## TEXT SHOWN

▼

I now know what happens.

Life gets in the way of blogging and before you know it, you’ve been doing the same thing every single day for years and you forgot to tell anybody about it. Time passes without you realising it. You age but don’t really become any wiser. Just more tired. Your body starts to ache. You gain weight. You start to need that glass of wine each night. And the glass turns into a bottle without you even noticing.

Your career goals and dreams went flying out the window a long time ago but you no longer have the emotion to care. Your marriage is good, then bad, then indifferent, then good again. And then one day it’s just nothing. It just exists. You watch as your friend’s marriage breaks down and realise that there has been a lot of that going on while you weren’t paying attention. You have managed to stop paying attention to everything besides the daily grind.

And then one day you wake up and ask yourself – is this really all there is? Is this how my story goes?

This wasn’t what I had planned.

If you came to TP because of ABR – I can’t tell you whether or not to do it. It’s one of those things you have to try out yourself and see how it works for you. In the long run, it didn’t work for us, but I don’t regret trying.

If you came here because of the ITB – just do it. You, like me, have run out of options. It wasn’t as easy as I hoped. Yes, there have been complications. And yes, I would make the same decision again.

I first started this blog to explore my emotions following Moo’s diagnosis. It has helped me during some very dark times. But I am no longer able to write like I used to. After banging my head against the brick wall in disability world for the last 8 years, there is no emotion left and no subject that I haven’t written about at least once, or twice or ten times already.

▲

## REQUIRED WORK
A. In the blog post, for how many years has the writer been banging their head against the brick wall in disability world?
B. Output the blog post verbatim from "This wasn’t what" up to and including "same decision again.".

## ENTRIES SHOWN

▼

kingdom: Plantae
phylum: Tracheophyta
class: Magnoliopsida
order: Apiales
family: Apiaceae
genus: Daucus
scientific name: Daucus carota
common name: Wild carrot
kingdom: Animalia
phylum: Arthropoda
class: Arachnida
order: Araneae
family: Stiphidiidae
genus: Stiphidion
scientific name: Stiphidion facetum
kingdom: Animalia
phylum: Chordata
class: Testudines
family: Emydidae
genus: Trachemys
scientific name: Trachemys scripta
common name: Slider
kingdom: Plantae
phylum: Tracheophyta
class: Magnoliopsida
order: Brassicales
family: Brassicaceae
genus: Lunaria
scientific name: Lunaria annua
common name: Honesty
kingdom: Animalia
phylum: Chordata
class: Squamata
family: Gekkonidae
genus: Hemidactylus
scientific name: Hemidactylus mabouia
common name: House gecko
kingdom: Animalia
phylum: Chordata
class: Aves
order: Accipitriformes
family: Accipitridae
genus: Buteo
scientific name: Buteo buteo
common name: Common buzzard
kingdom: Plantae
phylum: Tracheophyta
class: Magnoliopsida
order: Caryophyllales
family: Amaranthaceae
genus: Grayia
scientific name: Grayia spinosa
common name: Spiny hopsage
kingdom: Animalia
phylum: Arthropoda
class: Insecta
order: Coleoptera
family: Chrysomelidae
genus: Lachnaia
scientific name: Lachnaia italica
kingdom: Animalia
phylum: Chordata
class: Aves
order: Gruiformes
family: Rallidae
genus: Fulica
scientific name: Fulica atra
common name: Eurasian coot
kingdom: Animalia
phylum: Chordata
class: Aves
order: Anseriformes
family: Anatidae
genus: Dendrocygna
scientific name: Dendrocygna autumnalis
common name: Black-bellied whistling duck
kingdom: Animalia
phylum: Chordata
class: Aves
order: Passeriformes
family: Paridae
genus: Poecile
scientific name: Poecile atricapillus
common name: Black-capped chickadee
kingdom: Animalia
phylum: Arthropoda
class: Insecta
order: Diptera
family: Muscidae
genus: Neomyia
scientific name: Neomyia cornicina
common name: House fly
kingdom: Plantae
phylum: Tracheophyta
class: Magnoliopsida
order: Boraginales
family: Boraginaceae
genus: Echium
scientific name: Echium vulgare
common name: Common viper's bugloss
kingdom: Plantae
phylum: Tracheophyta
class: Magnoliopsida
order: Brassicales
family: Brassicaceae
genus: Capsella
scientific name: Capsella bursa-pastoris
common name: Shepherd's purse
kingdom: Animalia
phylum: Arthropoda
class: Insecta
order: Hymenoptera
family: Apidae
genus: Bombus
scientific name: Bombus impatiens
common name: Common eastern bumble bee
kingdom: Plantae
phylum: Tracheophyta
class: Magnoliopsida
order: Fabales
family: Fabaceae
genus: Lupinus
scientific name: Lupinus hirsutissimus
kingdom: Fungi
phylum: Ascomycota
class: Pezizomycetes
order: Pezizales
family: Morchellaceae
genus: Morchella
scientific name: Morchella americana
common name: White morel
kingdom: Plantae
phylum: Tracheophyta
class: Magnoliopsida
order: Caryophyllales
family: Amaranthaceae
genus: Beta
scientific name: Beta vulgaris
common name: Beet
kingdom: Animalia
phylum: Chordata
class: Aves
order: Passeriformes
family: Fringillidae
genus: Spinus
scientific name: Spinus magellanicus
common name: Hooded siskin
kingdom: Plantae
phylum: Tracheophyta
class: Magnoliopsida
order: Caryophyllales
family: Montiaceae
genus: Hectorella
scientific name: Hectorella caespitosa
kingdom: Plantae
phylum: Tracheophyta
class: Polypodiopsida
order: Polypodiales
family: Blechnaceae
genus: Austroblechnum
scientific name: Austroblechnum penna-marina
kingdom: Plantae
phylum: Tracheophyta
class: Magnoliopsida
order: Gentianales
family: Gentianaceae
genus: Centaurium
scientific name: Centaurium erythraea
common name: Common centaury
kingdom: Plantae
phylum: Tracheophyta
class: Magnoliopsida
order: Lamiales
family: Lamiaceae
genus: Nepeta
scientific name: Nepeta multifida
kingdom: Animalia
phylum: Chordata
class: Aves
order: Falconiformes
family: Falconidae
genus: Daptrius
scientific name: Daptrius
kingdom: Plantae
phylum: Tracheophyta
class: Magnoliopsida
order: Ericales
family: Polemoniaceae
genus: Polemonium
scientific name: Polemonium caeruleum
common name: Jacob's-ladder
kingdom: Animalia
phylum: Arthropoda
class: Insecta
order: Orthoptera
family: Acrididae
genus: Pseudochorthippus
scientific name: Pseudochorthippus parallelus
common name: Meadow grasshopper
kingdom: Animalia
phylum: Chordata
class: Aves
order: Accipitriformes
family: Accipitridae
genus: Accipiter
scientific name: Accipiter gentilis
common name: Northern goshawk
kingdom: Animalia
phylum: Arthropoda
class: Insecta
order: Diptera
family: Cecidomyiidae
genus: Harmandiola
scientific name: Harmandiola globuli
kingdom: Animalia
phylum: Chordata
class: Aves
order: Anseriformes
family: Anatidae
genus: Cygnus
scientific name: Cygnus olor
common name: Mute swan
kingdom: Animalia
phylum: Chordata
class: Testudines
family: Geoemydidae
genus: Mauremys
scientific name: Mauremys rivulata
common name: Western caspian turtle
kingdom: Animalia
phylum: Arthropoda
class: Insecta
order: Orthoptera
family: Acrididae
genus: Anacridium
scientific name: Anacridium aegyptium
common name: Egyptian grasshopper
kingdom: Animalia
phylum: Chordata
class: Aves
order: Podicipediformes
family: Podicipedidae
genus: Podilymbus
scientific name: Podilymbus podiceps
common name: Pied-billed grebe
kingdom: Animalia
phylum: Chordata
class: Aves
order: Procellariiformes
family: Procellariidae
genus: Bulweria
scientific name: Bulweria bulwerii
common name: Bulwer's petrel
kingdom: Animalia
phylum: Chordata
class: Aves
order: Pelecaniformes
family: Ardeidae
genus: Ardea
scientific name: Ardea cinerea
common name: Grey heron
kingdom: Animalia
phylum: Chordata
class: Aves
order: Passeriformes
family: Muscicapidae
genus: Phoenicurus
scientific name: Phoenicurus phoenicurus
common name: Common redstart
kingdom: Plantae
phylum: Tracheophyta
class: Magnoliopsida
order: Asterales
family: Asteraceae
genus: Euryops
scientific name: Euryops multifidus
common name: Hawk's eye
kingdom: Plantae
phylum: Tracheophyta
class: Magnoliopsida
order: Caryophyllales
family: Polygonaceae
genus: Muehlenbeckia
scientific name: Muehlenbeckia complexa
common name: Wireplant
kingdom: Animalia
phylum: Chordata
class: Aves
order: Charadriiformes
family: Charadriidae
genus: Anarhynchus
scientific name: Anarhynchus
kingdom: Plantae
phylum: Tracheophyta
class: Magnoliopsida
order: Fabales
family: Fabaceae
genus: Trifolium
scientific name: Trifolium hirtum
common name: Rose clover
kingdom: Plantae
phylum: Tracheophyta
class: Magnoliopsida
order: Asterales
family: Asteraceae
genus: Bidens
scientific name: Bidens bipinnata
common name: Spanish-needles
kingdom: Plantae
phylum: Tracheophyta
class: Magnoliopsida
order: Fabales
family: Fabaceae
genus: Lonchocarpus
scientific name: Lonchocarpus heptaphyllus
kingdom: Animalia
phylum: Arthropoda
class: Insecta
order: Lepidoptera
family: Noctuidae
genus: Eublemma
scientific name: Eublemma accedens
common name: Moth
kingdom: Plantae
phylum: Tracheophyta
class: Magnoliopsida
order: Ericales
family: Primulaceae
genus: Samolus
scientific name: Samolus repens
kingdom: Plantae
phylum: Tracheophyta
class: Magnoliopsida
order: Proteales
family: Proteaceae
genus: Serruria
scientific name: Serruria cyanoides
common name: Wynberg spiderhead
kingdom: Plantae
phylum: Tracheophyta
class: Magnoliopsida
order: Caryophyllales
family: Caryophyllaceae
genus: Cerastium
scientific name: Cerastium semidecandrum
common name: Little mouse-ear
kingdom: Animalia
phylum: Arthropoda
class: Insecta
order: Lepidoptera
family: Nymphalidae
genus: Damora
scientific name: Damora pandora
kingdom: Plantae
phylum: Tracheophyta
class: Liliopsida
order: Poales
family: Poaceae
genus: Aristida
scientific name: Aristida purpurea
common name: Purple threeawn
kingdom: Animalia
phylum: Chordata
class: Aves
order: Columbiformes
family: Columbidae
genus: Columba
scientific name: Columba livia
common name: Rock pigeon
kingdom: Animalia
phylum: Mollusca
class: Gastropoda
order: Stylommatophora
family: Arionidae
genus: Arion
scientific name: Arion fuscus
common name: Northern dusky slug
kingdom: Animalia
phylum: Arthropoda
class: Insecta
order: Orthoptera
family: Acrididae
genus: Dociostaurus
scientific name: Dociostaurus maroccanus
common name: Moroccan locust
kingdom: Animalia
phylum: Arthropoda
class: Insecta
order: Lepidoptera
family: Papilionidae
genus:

▲

## ANSWERS BY ITEM NUMBER
A. 8 years.

B.
This wasn’t what I had planned.

If you came to TP because of ABR – I can’t tell you whether or not to do it. It’s one of those things you have to try out yourself and see how it works for you. In the long run, it didn’t work for us, but I don’t regret trying.

If you came here because of the ITB – just do it. You, like me, have run out of options. It wasn’t as easy as I hoped. Yes, there have been complications. And yes, I would make the same decision again.